The most frequently occurring pituitary tumours in MEN1 are prolactinomas (Fig. 1C). Non-functioning tumours, growth hormone, or adrenocorticotrophic hormone (ACTH) producing tumours and mixed tumours are seen less frequently. Symptoms such as visual field defects, headache, or a decrease of other pituitary functions may develop because of compression by the expanding tumour. Elevated levels of prolactin may cause amenorrhoea, galactorrhoea, and lack of libido in females and hypogonadism in males. Acromegaly, caused by a growth hormone producing tumour, is observed in 3-6% of MEN1 patients. Patients present with enlarged hands or feet, coarse facial features or soft-tissue growth. Patients with acromegaly have an increased risk of developing cardiovascular disease and malignancy. The diagnosis is confirmed by determining insulin like growth factor I (IGF-I) levels and by an oral glucose tolerance test. Pituitary adenomas can be detected by MR imaging with gadolinium contrast. If the adenoma has a diameter larger than 10 mm, or if there is visual field loss, a patient is eligible for transsphenoidal surgery. Dopamine suppresses prolactin secretion. Hence, the primary treatment of prolactinomas consists of dopamine receptor agonists such as bromocriptine, quinagolide or cabergoline. GH producing cells express the somatostatin receptor. Somatostatin is a repressor of GH secretion, so somatostatin analogues are the fist choice of treatment of acromegaly. If the results are insufficient, surgery should be considered. ACTH producing adenomas are removed operatively.

Adrenal tumours

About 20% of MEN1 patients develop adrenal tumours. These tumours are often detected during screening of the upper abdomen. Like sporadic incidentalomas of the adrenals, these tumours usually do not produce hormones and are mostly benign. However, when a tumour is larger than 4 cm in diameter, there is an increased risk of malignancy and the tumour should be resected [8, 10].

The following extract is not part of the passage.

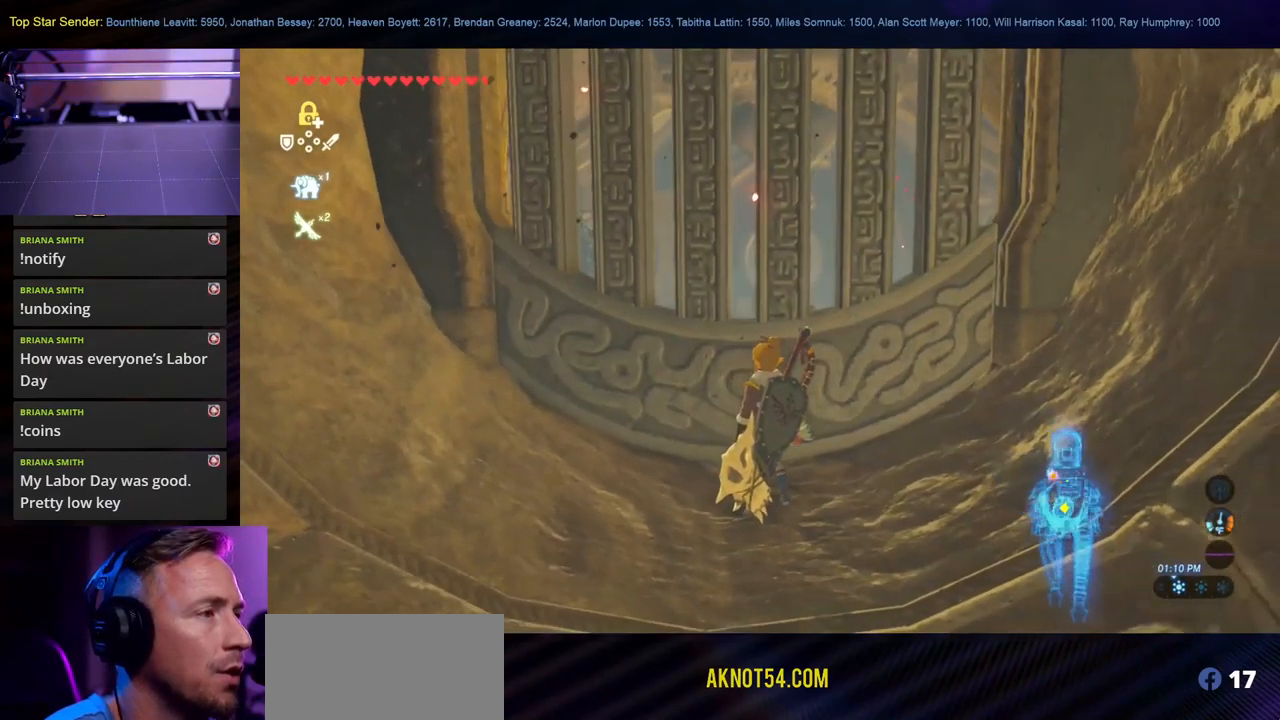
{"buttons": [], "left_stick": "center", "right_stick": "center", "events": [[150, "right_stick", "up"], [366, "right_stick", "center"]]}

Neuroendocrine carcinoid tumours

Carcinoid tumours are tumours of neuroendocrine origin. In MEN1, carcinoid tumours arise from cells that are derived from the embryonic foregut. Carcinoid tumours in MEN1 can develop in the thymus (mostly in males), in the lungs (mostly in females), and in the stomach or the pancreas.

Carcinoid tumours in MEN1 usually do not cause symptoms until at an advanced stage. As these tumours are capable of infiltrating surrounding tissues and metastasising, and treatment is very difficult, early detection of these tumours is important (Fig. 2) [9, 11].

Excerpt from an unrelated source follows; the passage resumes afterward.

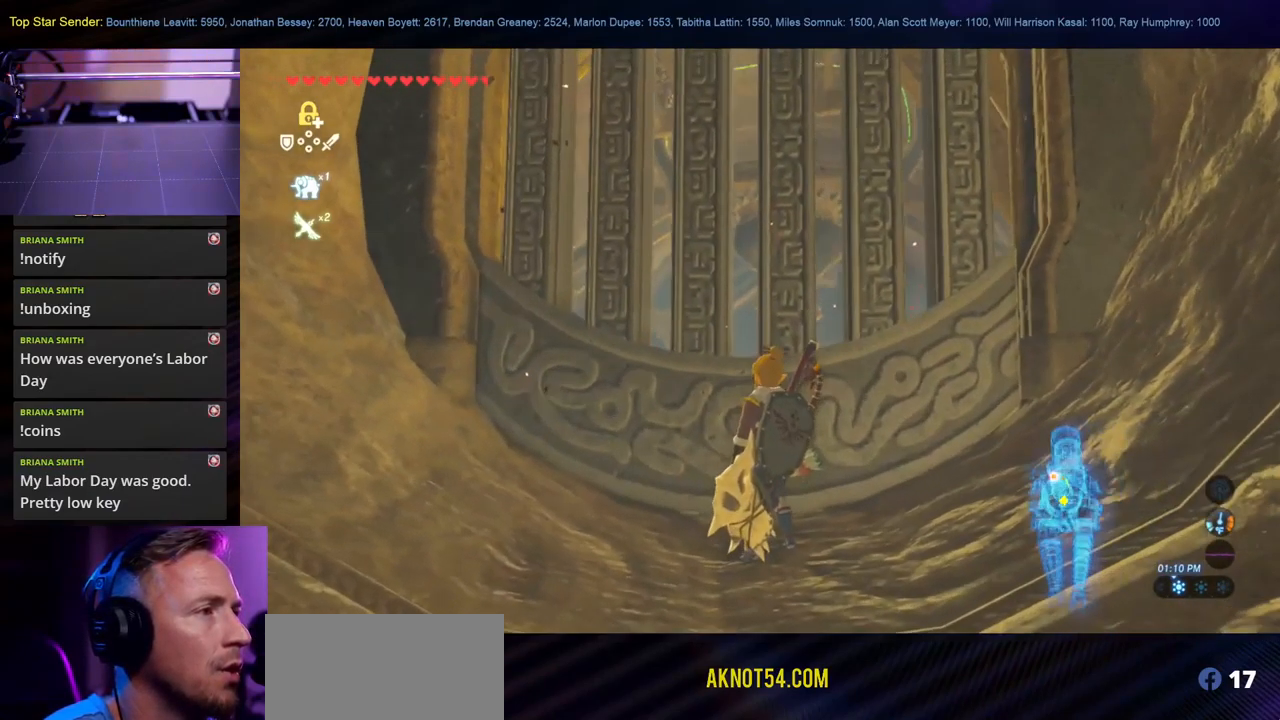
{"buttons": [], "left_stick": "center", "right_stick": "center", "events": []}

Carcinoid tumours produce a vast spectrum of amines, peptides and prostaglandins. Carcinoid tumours in MEN1 do not release serotonin (5HT), but do produce 5-hydroxytryptophan (5-HTP), the precursor of serotonin. The 5-HTP is partially converted into serotonin in the kidneys. Levels of platelet serotonin and chromogranin A are useful markers. The level of 5-hydroxyindoleacetic acid (5-HIAA) in the 24-hour urine of MEN1 patients with carcinoid tumours usually is not elevated. Tumours can be detected using MRI, SRS or CT. Carcinoid tumours in MEN1 are always treated surgically. For prevention, when parathyroid adenomas are removed during a neck dissection, the thymus could be removed at the same time.

Figure 2
figure 2

(A) CT imaging of a 42-year-old MEN1 patient. A lesion is present in the mediastinum (indicated with green arrows). The lesion turned out to be a carcinoid tumour of the thymus. Due to invasive growth into the pleura the tumour could not be completely removed. (B) Chest CT of the same patient, five years later. The tumour in the upper mediastinum has expanded; there is compression of the trachea. The patient died from respiratory failure

Aetiology of MEN1

MEN1 is caused by inactivating germline mutations of the MEN1 gene, which is located on chromosome 11q13 [1, 2]. The MEN1 gene is a tumour suppressor gene. In accordance with Knudson's "two-hit theory", biallelic inactivation of the MEN1 gene is required for the development of a tumour cell [12]. Loss of the wild type allele (loss of heterozygosity) is observed frequently in MEN1-associated tumours in MEN1 patients.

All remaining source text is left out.